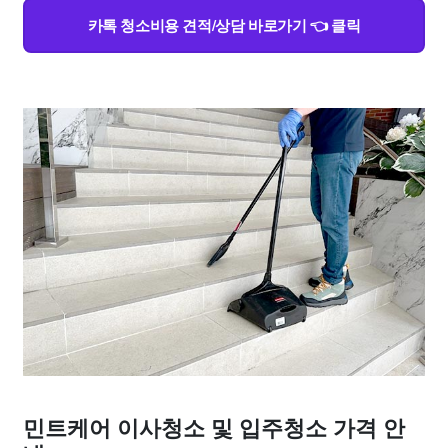
카톡 청소비용 견적/상담 바로가기 👈 클릭
민트케어 이사청소 및 입주청소 가격 안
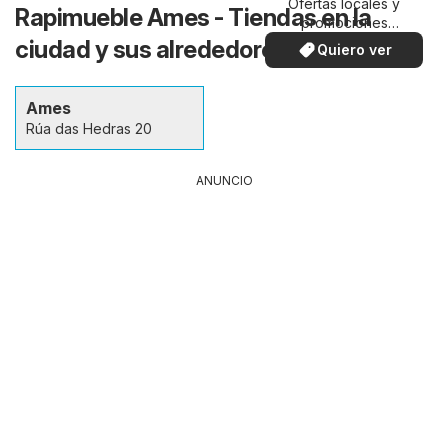
Ofertas locales y
Rapimueble Ames - Tiendas en la
promociones
especiales.
ciudad y sus alrededores
Quiero ver
Ames
Rúa das Hedras 20
ANUNCIO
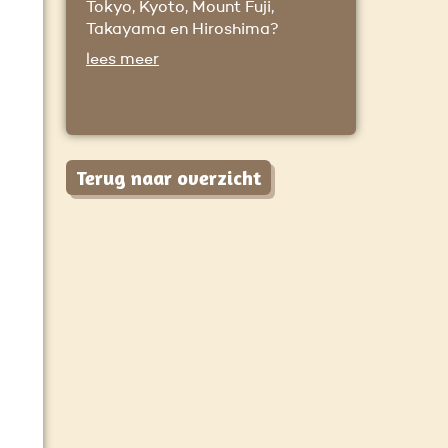
Tokyo, Kyoto, Mount Fuji,
Takayama en Hiroshima?
lees meer
Terug naar overzicht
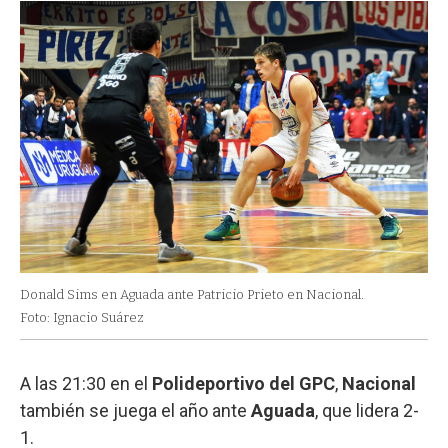
Donald Sims en Aguada ante Patricio Prieto en Nacional.
Foto: Ignacio Suárez
A las 21:30 en el
Polideportivo del GPC
,
Nacional
también se juega el año ante
Aguada
, que lidera 2-
1.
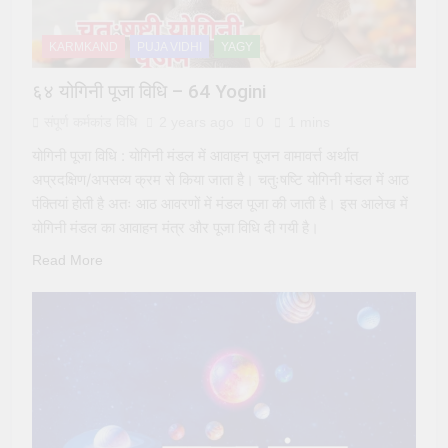
KARMKAND
PUJA VIDHI
YAGY
६४ योगिनी पूजा विधि – 64 Yogini
संपूर्ण कर्मकांड विधि
2 years ago
0
1 mins
योगिनी पूजा विधि : योगिनी मंडल में आवाहन पूजन वामावर्त्त अर्थात
अप्रदक्षिण/अपसव्य क्रम से किया जाता है। चतुःषष्टि योगिनी मंडल में आठ
पंक्तियां होती है अतः आठ आवरणों में मंडल पूजा की जाती है। इस आलेख में
योगिनी मंडल का आवाहन मंत्र और पूजा विधि दी गयी है।
Read More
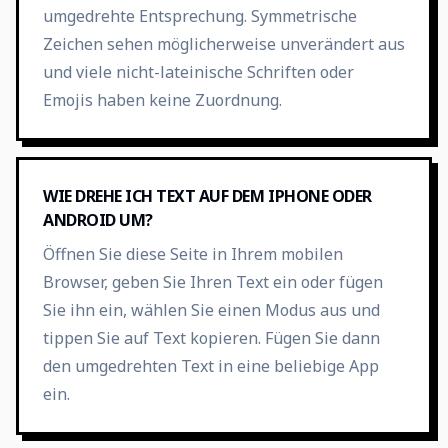
umgedrehte Entsprechung. Symmetrische
Zeichen sehen möglicherweise unverändert aus
und viele nicht-lateinische Schriften oder
Emojis haben keine Zuordnung.
WIE DREHE ICH TEXT AUF DEM IPHONE ODER
ANDROID UM?
Öffnen Sie diese Seite in Ihrem mobilen
Browser, geben Sie Ihren Text ein oder fügen
Sie ihn ein, wählen Sie einen Modus aus und
tippen Sie auf Text kopieren. Fügen Sie dann
den umgedrehten Text in eine beliebige App
ein.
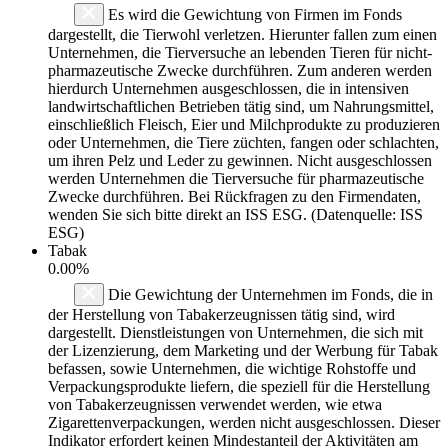
Es wird die Gewichtung von Firmen im Fonds
dargestellt, die Tierwohl verletzen. Hierunter fallen zum einen
Unternehmen, die Tierversuche an lebenden Tieren für nicht-
pharmazeutische Zwecke durchführen. Zum anderen werden
hierdurch Unternehmen ausgeschlossen, die in intensiven
landwirtschaftlichen Betrieben tätig sind, um Nahrungsmittel,
einschließlich Fleisch, Eier und Milchprodukte zu produzieren
oder Unternehmen, die Tiere züchten, fangen oder schlachten,
um ihren Pelz und Leder zu gewinnen. Nicht ausgeschlossen
werden Unternehmen die Tierversuche für pharmazeutische
Zwecke durchführen. Bei Rückfragen zu den Firmendaten,
wenden Sie sich bitte direkt an ISS ESG. (Datenquelle: ISS
ESG)
Tabak
0.00%
Die Gewichtung der Unternehmen im Fonds, die in
der Herstellung von Tabakerzeugnissen tätig sind, wird
dargestellt. Dienstleistungen von Unternehmen, die sich mit
der Lizenzierung, dem Marketing und der Werbung für Tabak
befassen, sowie Unternehmen, die wichtige Rohstoffe und
Verpackungsprodukte liefern, die speziell für die Herstellung
von Tabakerzeugnissen verwendet werden, wie etwa
Zigarettenverpackungen, werden nicht ausgeschlossen. Dieser
Indikator erfordert keinen Mindestanteil der Aktivitäten am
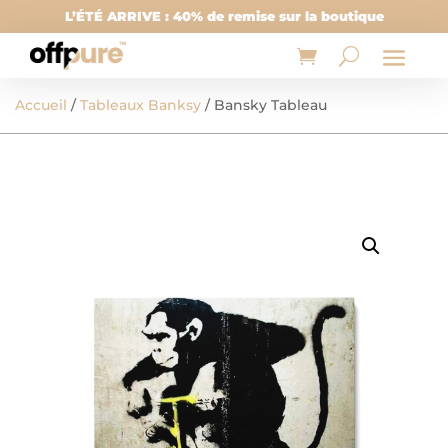
L’ÉTÉ ARRIVE : 40% de remise sur la boutique
Accueil
/
Tableaux Banksy
/ Bansky Tableau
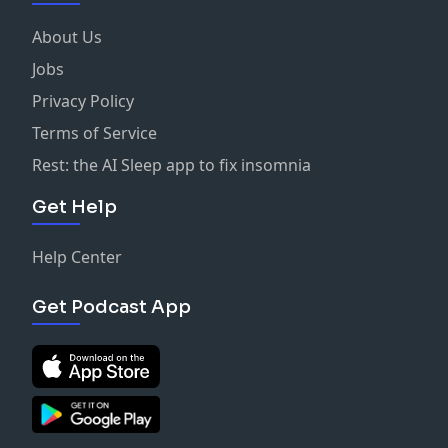
About Us
Jobs
Privacy Policy
Terms of Service
Rest: the AI Sleep app to fix insomnia
Get Help
Help Center
Get Podcast App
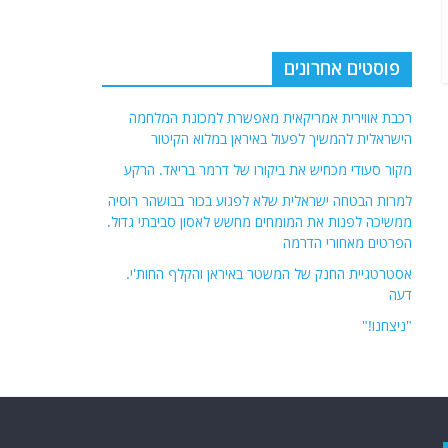
פוסטים אחרונים
רכבת אווירית אמריקאית מאפשרת למכונת המלחמה
הישראלית להמשיך לפעול באיראן במלוא הקיטור
מקור סעודי מכחיש את ביקורו של דרמר בריאד. הרקע
למרות הבטחה ישראלית שלא לפגוע בכור בבושהר רוסיה
ממשיכה לפנות את המומחים מחשש לאסון סביבתי גדול.
הפרטים מאחורי הדרמה
אסטרטגיית החנק של המשטר באיראן והקלף החות'י.
דעה
"ניצחנו!"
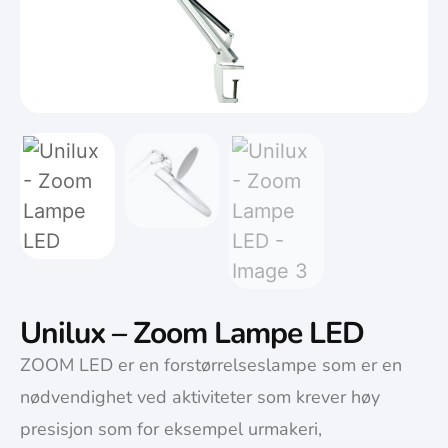
Unilux – Zoom Lampe LED
ZOOM LED er en forstørrelseslampe som er en
nødvendighet ved aktiviteter som krever høy
presisjon som for eksempel urmakeri,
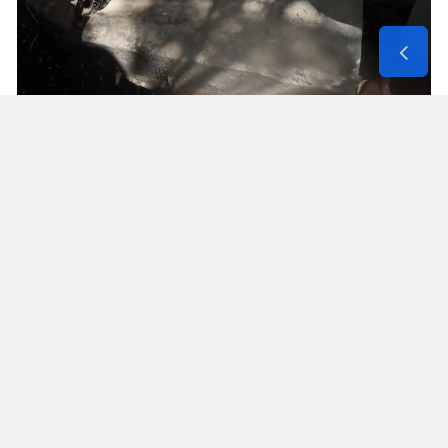
Solunum Cihazıyla 6 Günde 4 Bin
600 Kilometre
Annenin sağlık durumunun seyahate
elvermesiyle birlikte Mehmet ve Hasan Ülüş ile
Elif ve Sultan Yakışan kardeşler, 27 Temmuz’da
annelerini yanlarına alarak bir karavanla
Strazburg’tan yola çıktı. Kalp, tansiyon ve KOAH
hastası olan Fatime Ülüş, karavanın içine kurulan
yatakta solunum cihazına bağlı şekilde 6 gün
boyunca 4 bin 600 kilometre yol katetti.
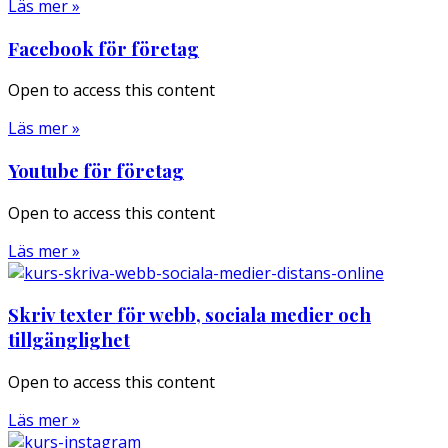
Läs mer »
Facebook för företag
Open to access this content
Läs mer »
Youtube för företag
Open to access this content
Läs mer »
Skriv texter för webb, sociala medier och
tillgänglighet
Open to access this content
Läs mer »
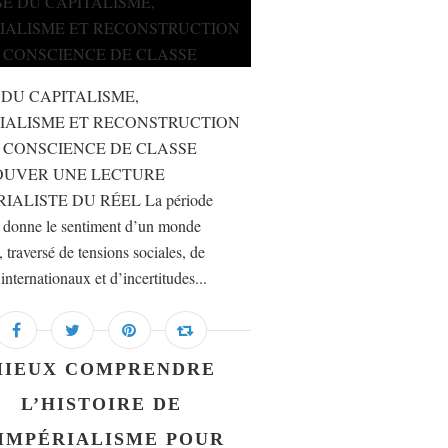
 DU CAPITALISME,
IALISME ET RECONSTRUCTION
 CONSCIENCE DE CLASSE
OUVER UNE LECTURE
IALISTE DU RÉEL La période
e donne le sentiment d’un monde
, traversé de tensions sociales, de
 internationaux et d’incertitudes...
MIEUX COMPRENDRE
L’HISTOIRE DE
’IMPÉRIALISME POUR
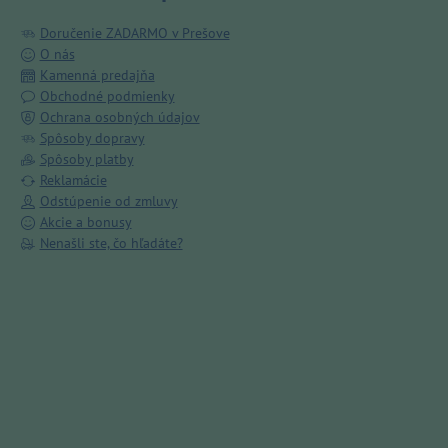
Doručenie ZADARMO v Prešove
O nás
Kamenná predajňa
Obchodné podmienky
Ochrana osobných údajov
Spôsoby dopravy
Spôsoby platby
Reklamácie
Odstúpenie od zmluvy
Akcie a bonusy
Nenašli ste, čo hľadáte?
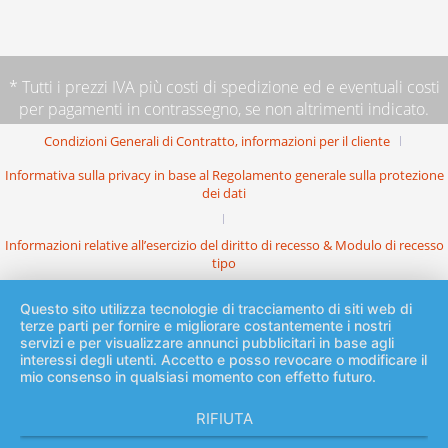
* Tutti i prezzi IVA più
costi di spedizione
ed e eventuali costi
per pagamenti in contrassegno, se non altrimenti indicato.
Condizioni Generali di Contratto, informazioni per il cliente
Informativa sulla privacy in base al Regolamento generale sulla protezione
dei dati
Informazioni relative all’esercizio del diritto di recesso & Modulo di recesso
tipo
Questo sito utilizza tecnologie di tracciamento di siti web di
terze parti per fornire e migliorare costantemente i nostri
servizi e per visualizzare annunci pubblicitari in base agli
interessi degli utenti. Accetto e posso revocare o modificare il
mio consenso in qualsiasi momento con effetto futuro.
RIFIUTA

_WHAT TO DO:_
Search the entries for "sich" and show every line that has it.

_OUTPUT:_
wenden Sie sich bitte direkt an ISS ESG. (Datenquelle: ISS
dargestellt. Dienstleistungen von Unternehmen, die sich mit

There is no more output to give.